Our DQL algorithm has shown the following advantages over our previous strategy:
It is more flexible and adaptable to changing market conditions, as it can learn from its own experience and feedback from the environment.
It is more efficient and effective at exploiting market opportunities, as it can optimise its actions in its endeavors to maximise rewards.
It is more robust and resilient to market noise and anomalies, as it can filter out irrelevant information and focus on more significant factors.
Although we have conducted extensive backtesting and validation on historical data, it has taken us longer than we would have liked to start trading live with our DQL algorithm, since the nuances of RL caused some complexities with significant fine-tuning and optimising of the parameters and hyperparameters being required. We also want to finalise the implementation of a risk management module and the performance evaluation tools to monitor and control our algorithm before releasing into production.

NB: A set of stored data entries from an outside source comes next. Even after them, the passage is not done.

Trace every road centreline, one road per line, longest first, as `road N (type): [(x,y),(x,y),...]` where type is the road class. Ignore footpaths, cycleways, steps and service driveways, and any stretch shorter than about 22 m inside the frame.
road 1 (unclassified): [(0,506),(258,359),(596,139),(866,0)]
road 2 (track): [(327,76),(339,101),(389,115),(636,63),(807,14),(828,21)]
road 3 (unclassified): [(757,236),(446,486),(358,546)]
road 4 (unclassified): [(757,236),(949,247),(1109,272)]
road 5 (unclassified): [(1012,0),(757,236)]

This being said, we aim to go live with our DQL algorithm in the Dec 2023/ Jan 2024 timeframe, and we are very excited and optimistic about the prospects of the strategy. We believe that our DQL algorithm will be able to adapt to changing market conditions in the future and to learn from its own experience, thus enhancing trading performance and generating much more consistent returns for our clients.
We are proud to be at what we consider the forefront of actionable AI innovation in finance, and we felt it was time to share with you the principles behind our new AI-powered strategy.